As for show prep, I usually phone in an entry, then spend the day before the show actually looking at the mice to see if I can fill it! I then chuck some mice in maxeys after the briefest inspection. This is NOT a method I would suggest others use. Chaos theory in action.


----------



## WillowDragon (Jan 7, 2009)

My show prep was always pick EXACTLY which mice I was going to take because they were my best and gorgeous and lovely, phone up to enter, then on the morning of the show, scrabble around desperately trying to find other mice to fill my entries because all the ones i picked have start to molt, or don't look 'right' anymore, or have a hole in thier ear that wasnt there the day before...etc etc... LOL

My best result was a Best u8 satin, with a boy I had arranged to give away! lol The person who wanted him was showing too though, so it wasnt so bad for them to wait until the show was done!

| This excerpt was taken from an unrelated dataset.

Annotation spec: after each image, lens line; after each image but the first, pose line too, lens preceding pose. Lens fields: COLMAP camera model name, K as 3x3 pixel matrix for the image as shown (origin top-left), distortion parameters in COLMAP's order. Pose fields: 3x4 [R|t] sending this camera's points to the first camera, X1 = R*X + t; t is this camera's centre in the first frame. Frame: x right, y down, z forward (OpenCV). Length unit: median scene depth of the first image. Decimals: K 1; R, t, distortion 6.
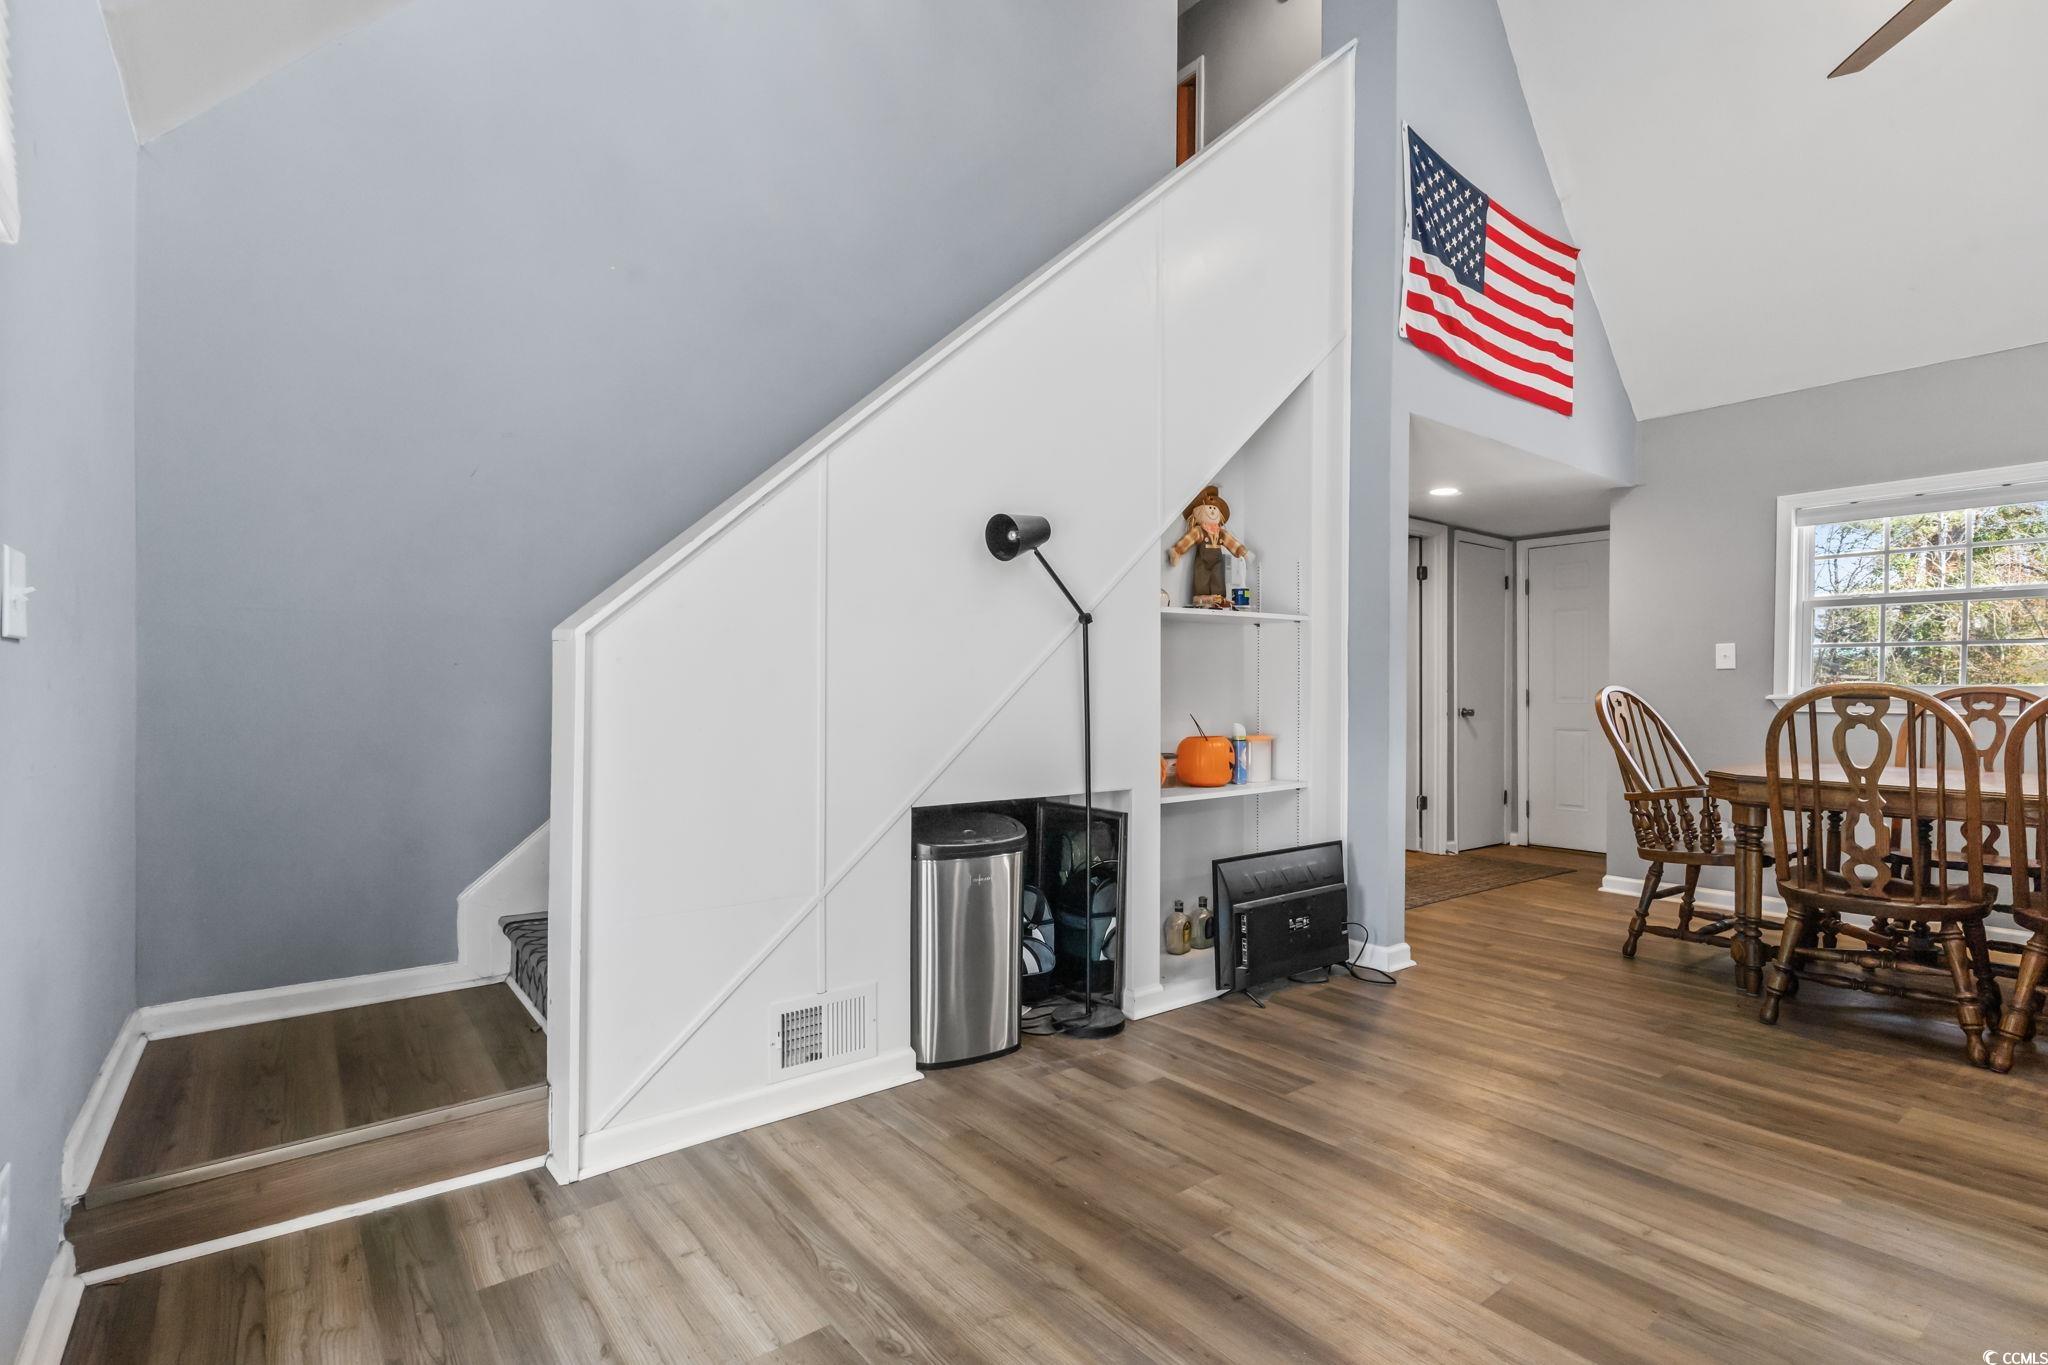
lens RADIAL K [[980.7, 0, 1024.0], [0, 980.7, 682.5], [0, 0, 1]] dist [-0.000762, 0.000066]
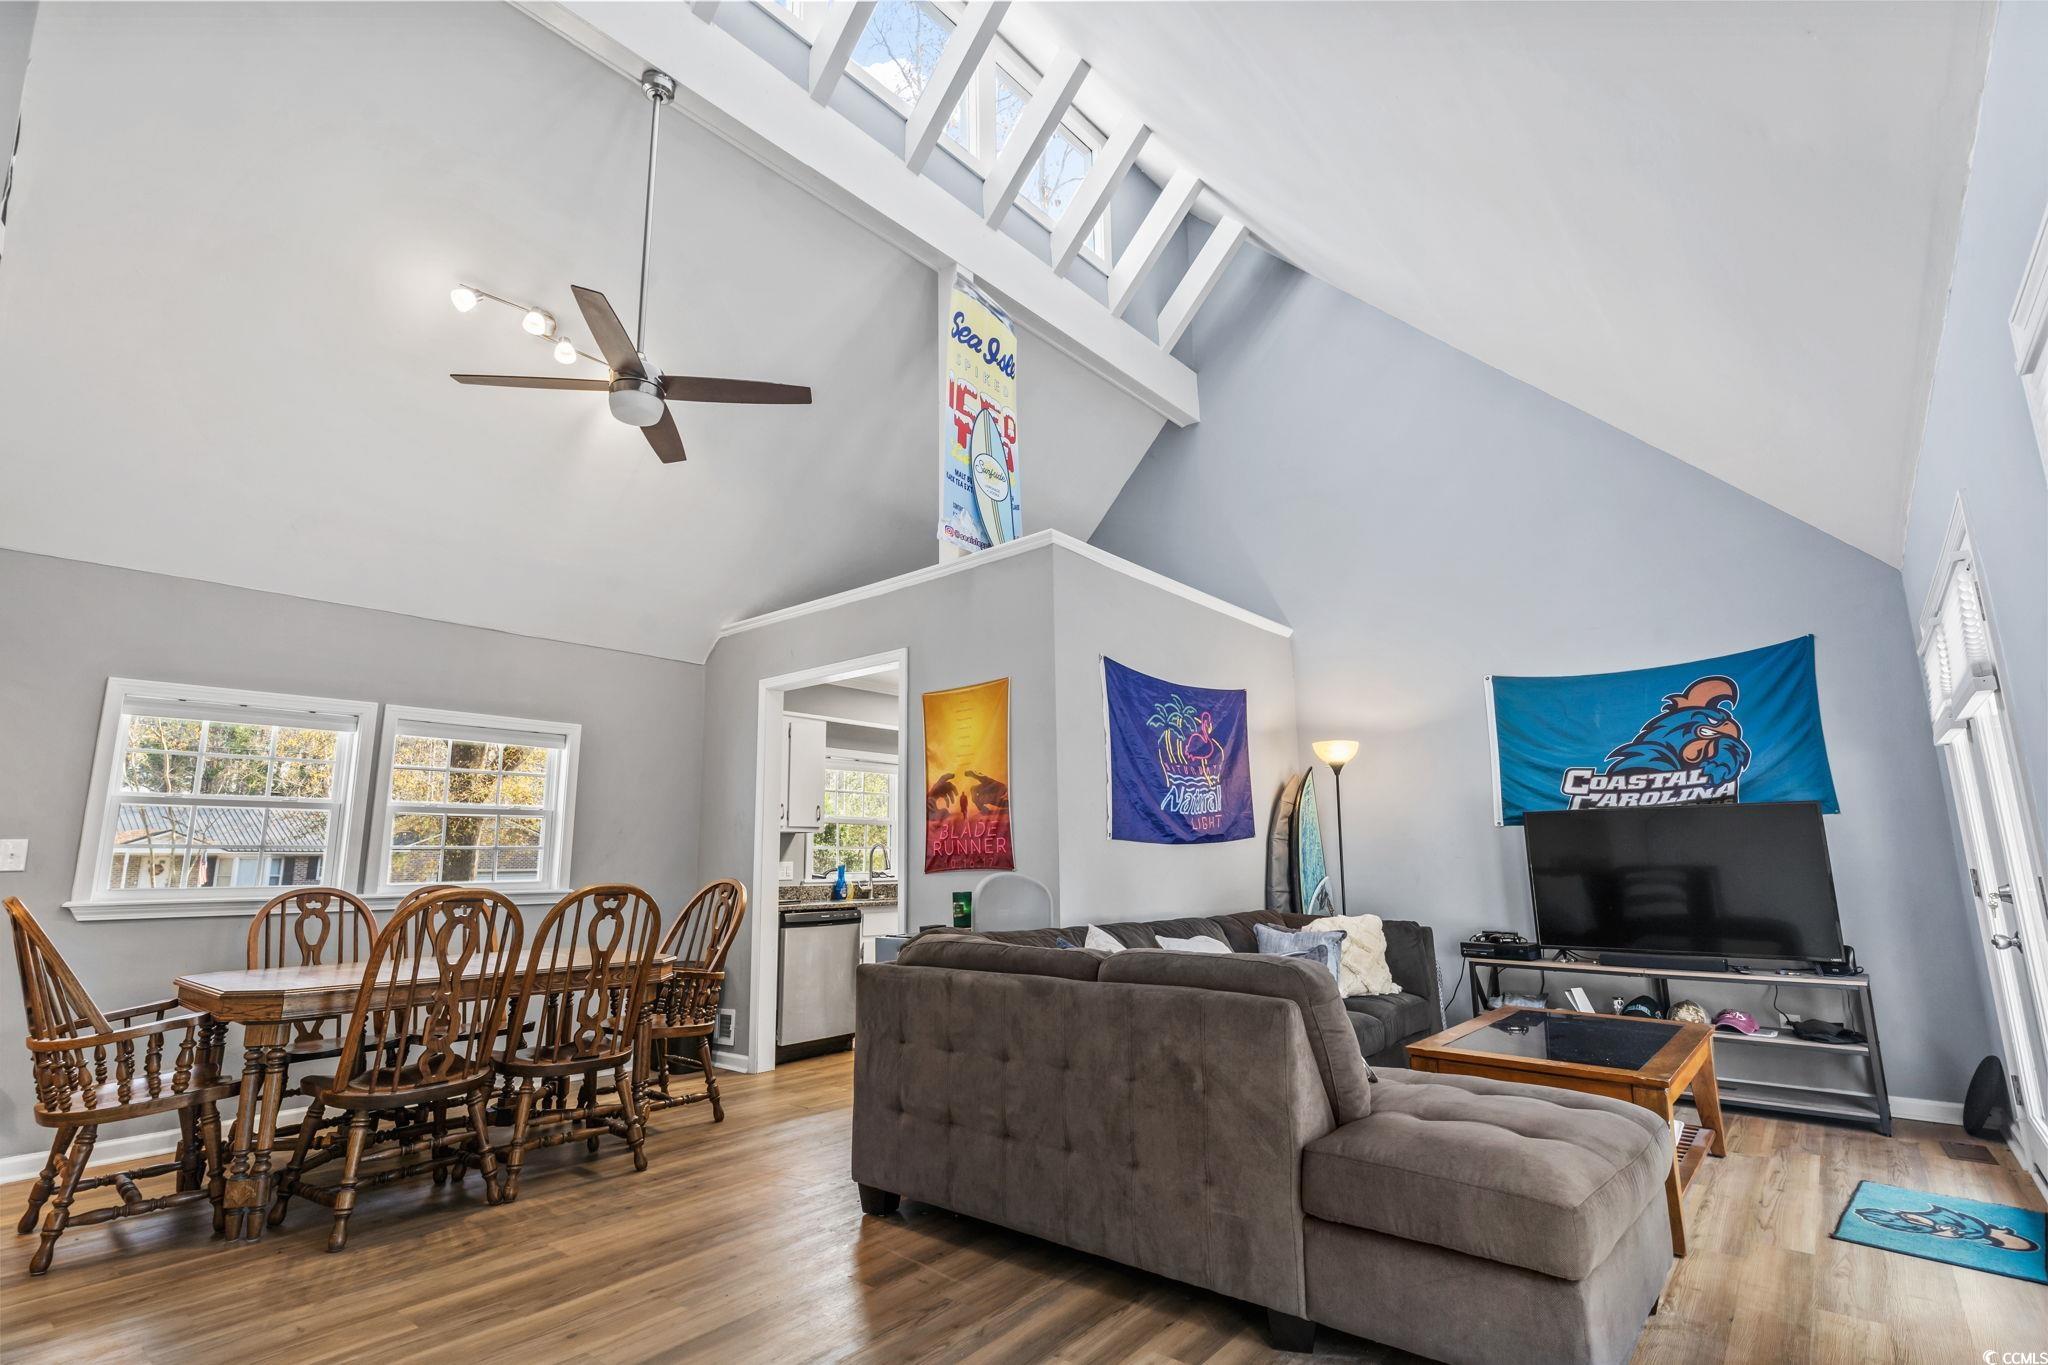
lens RADIAL K [[948.1, 0, 1024.0], [0, 948.1, 682.5], [0, 0, 1]] dist [-0.002181, 0.000001]
pose [[-0.212036, 0.189366, 0.958739, -0.368689], [0.012803, 0.981501, -0.191030, -0.011257], [-0.977178, -0.028230, -0.210538, 0.549114]]
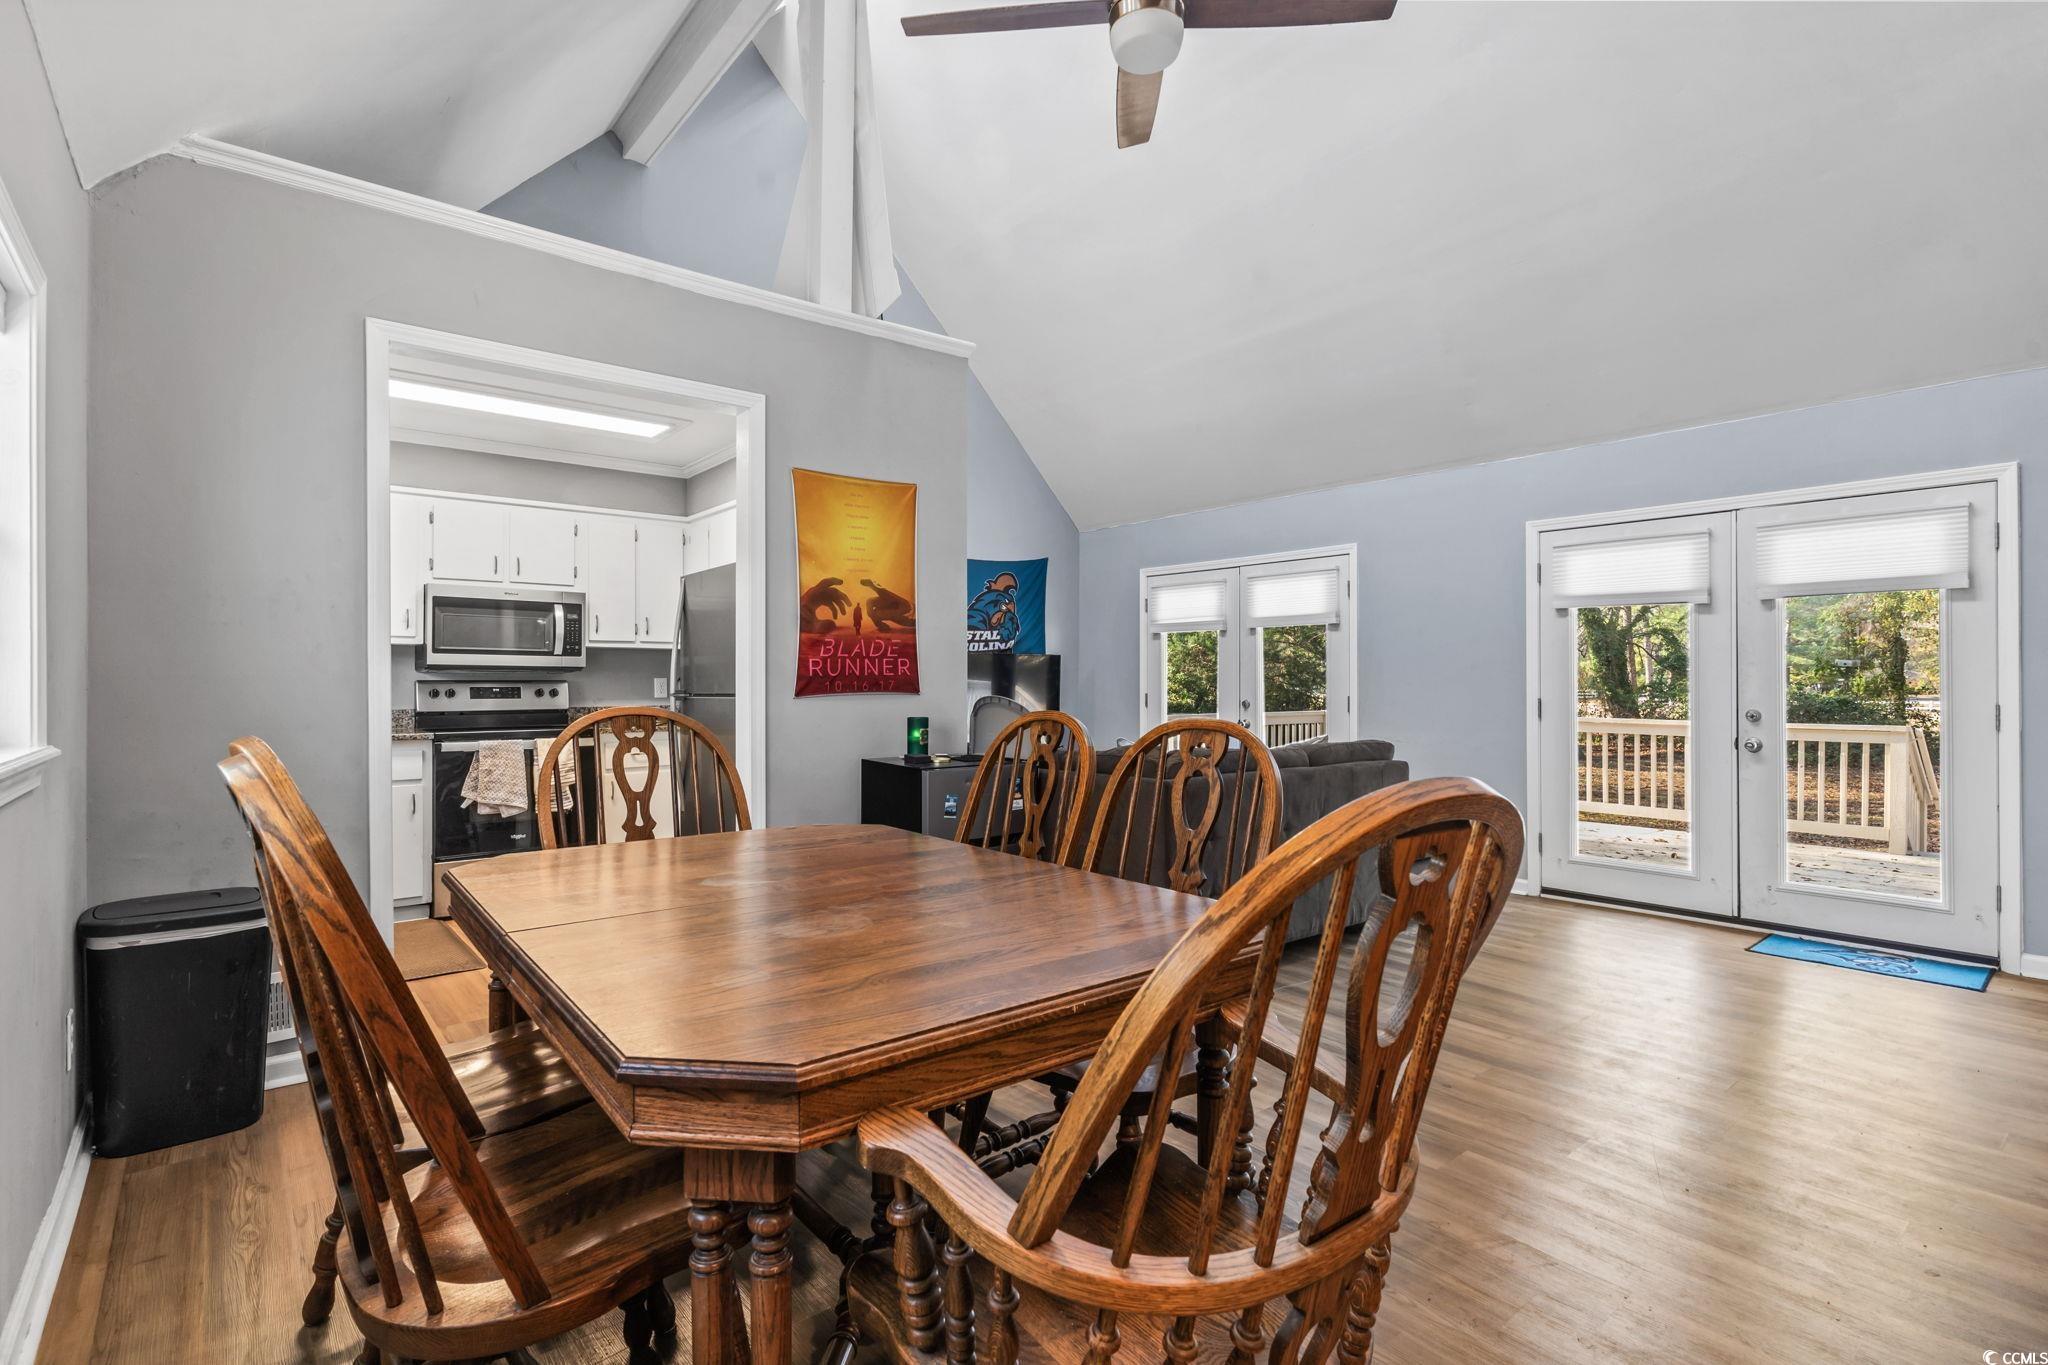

P.S You're not by any chance in the cavy fancy are you Tinkers? I am just not starting to get in stock I hope to breed to show one day... and the prep you have to do for Pigs!! WOW! :shock:


----------



## nuedaimice (May 26, 2010)

Bad dreams before shows! I had a nightmare one time that I went to a rodent event and the people there said if I wanted to fit in, then I had to eat a rat. I did, and then everyone was mad at me for eating it!

Nice to know I'm not the only one who has bad dreams about shows and rodent-related events!


----------



## The Village Mousery (Aug 1, 2010)

I had a dream last night that because i was to busy chatting to Gary B i forgot to put my mice on the table. I only noticed after 2 pm in the afternoon was aweful... I blame you gary!!!

On topic though on the monday before the show i have a look at the showable mice and choose the ones i'm entering and call them in... about 10 days before show day i start giving alittle oil.. and the week of the show i change the bedding 3 times in the box's the mice for show are in.


----------



## Seawatch Stud (Feb 8, 2009)

If you have a dream that features Bayldon, it must be, by definition, a nightmare!! :lol:


----------



## Tinkers Mousery (Feb 20, 2011)

as it happens i do like caveys lol. but i dont show just keep for pets lol


----------